We are enhancing ScyllaDB with a native RESTful API to efficiently backup and restore SSTables to and from object storage services

@tchaikov Do you have some swagger designing the API for backup and restore already that we could take a look on ?

sure.

karol-kokoszka commented 2 months ago

BTW, it's worth to include it into integration tests. We do that in Scylla Manager already. https://github.com/scylladb/scylla-manager/tree/master/testing

what do you mean by "it"?

I mean Minio.

tchaikov commented 2 months ago

@tchaikov sorry for such a later response, I've been busy with patching current SM restore implementation, as it was the hottest priority from SM POV. I will take a look at those two PRs tomorrow:

In case you have any question about how SM restore/backup operate (or why does it work like that), please ask me. We can even schedule a call if needed.

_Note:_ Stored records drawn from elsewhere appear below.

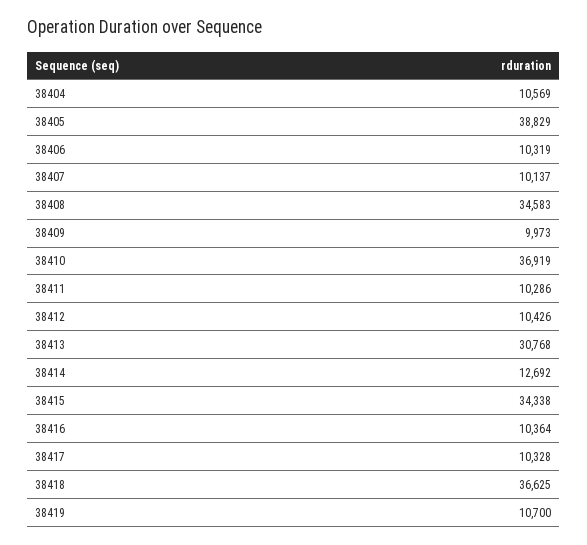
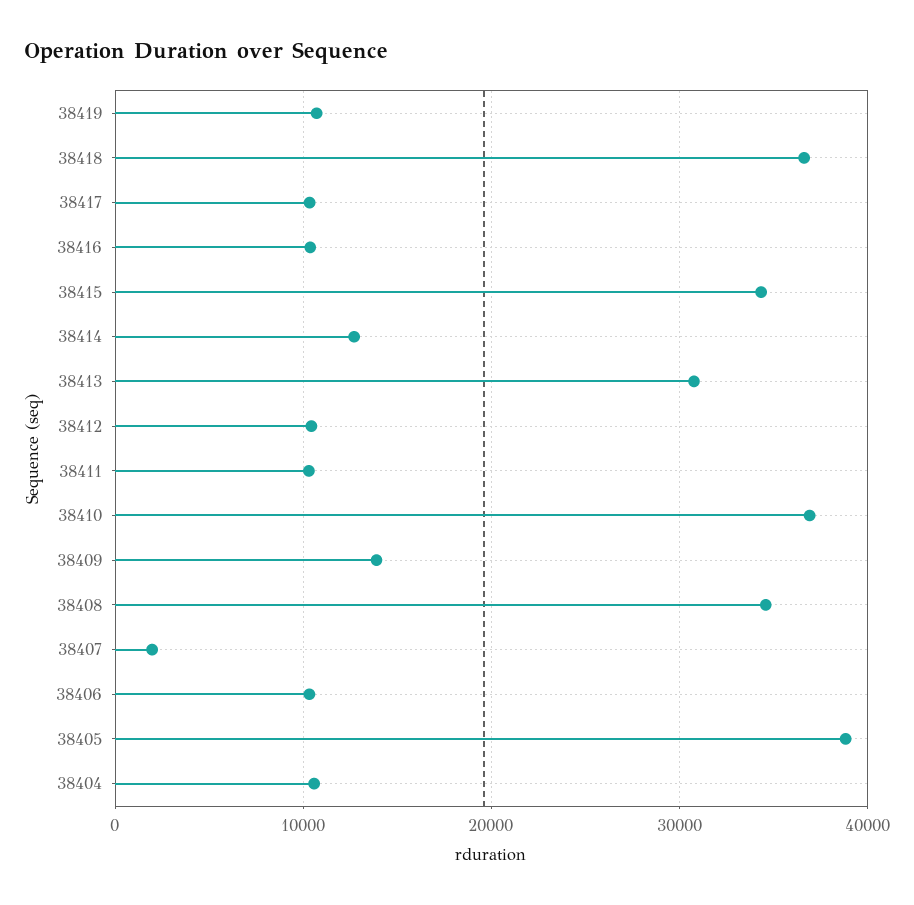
  {
    "38404": 10569,
    "38405": 38829,
    "38406": 10319,
-   "38407": 10137,
+   "38407": 2000,
    "38408": 34583,
-   "38409": 9973,
+   "38409": 14000,
    "38410": 36919,
    "38411": 10286,
    "38412": 10426,
    "38413": 30768,
    "38414": 12692,
    "38415": 34338,
    "38416": 10364,
    "38417": 10328,
    "38418": 36625,
    "38419": 10700
  }

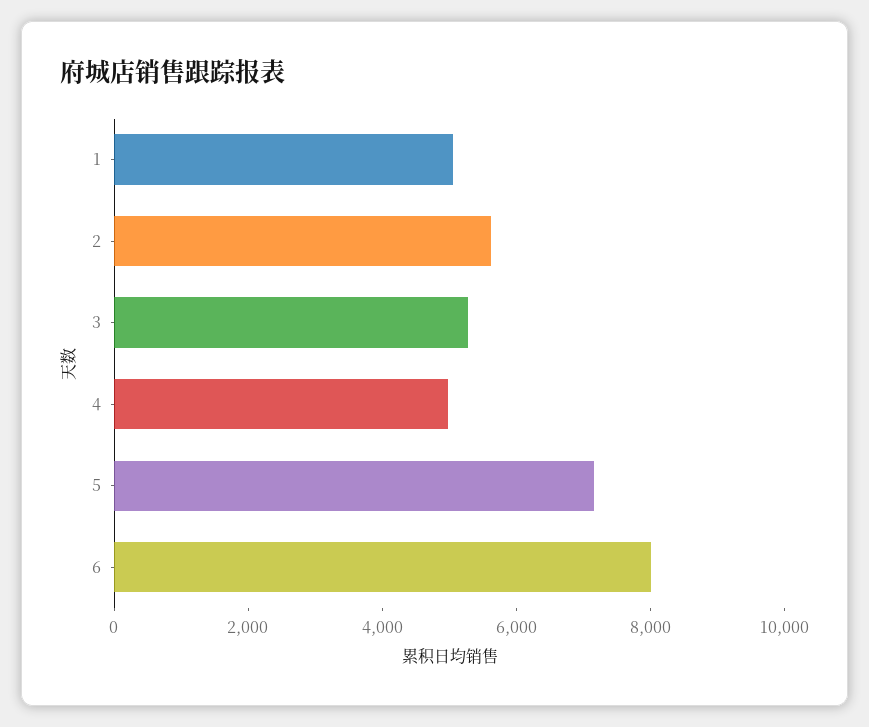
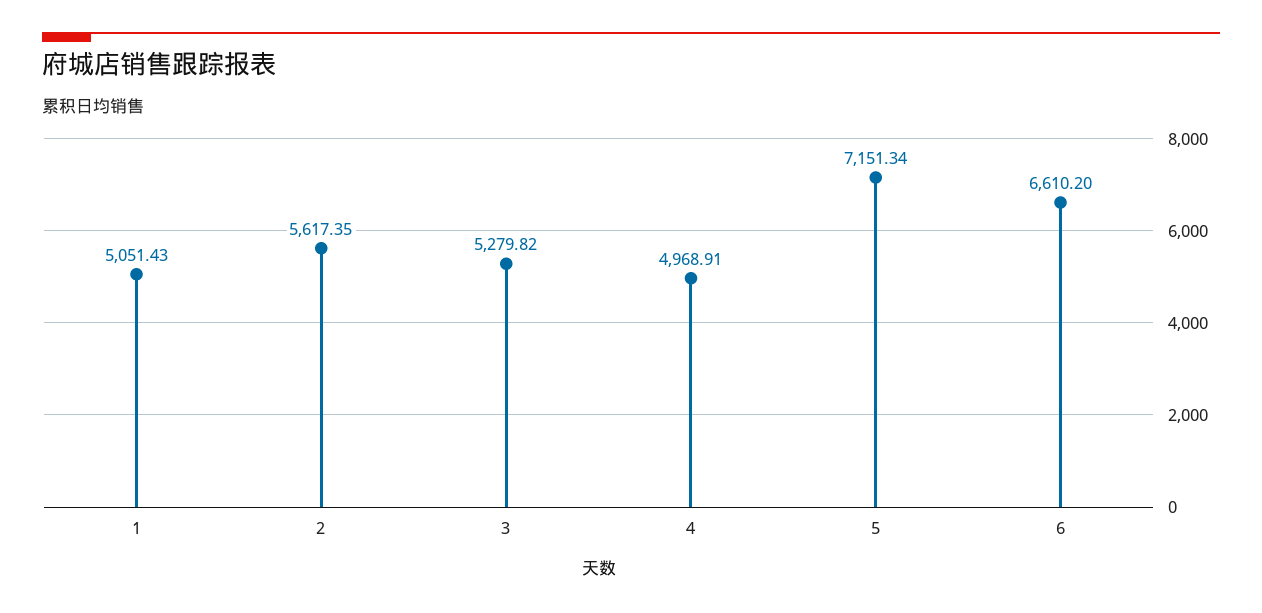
  {
    "1": 5051.43,
    "2": 5617.35,
    "3": 5279.82,
    "4": 4968.91,
    "5": 7151.34,
-   "6": 8000
+   "6": 6610.2
  }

hi @Michal-Leszczynski thanks for your reply. i just sent a meeting invite to you. hopefully the time works for you so you can hop in and we can sync up with each other.

tchaikov commented 2 months ago

BTW, it's worth to include it into integration tests. We do that in Scylla Manager already. https://github.com/scylladb/scylla-manager/tree/master/testing

what do you mean by "it"?

I mean Minio.

yeah, we are already using minio for testing. see https://github.com/scylladb/scylladb/blob/e4b213f041b131f38a9d782c67152e1203bd3a7e/test/pylib/minio_server.py#L28

regevran commented 2 months ago

hi @Michal-Leszczynski thanks for your reply. i just sent a meeting invite to you. hopefully the time works for you so you can hop in and we can sync up with each other.

May I join too?

tchaikov commented 2 months ago

hi @Michal-Leszczynski thanks for your reply. i just sent a meeting invite to you. hopefully the time works for you so you can hop in and we can sync up with each other.

May I join too?

it's the weekly backup and restore meeting. so you are already invited.

regevran commented 1 month ago

@tchaikov - I suggest we close this issue as we learnt a lot since it was opened. Some of the information here is not updated and even confusing.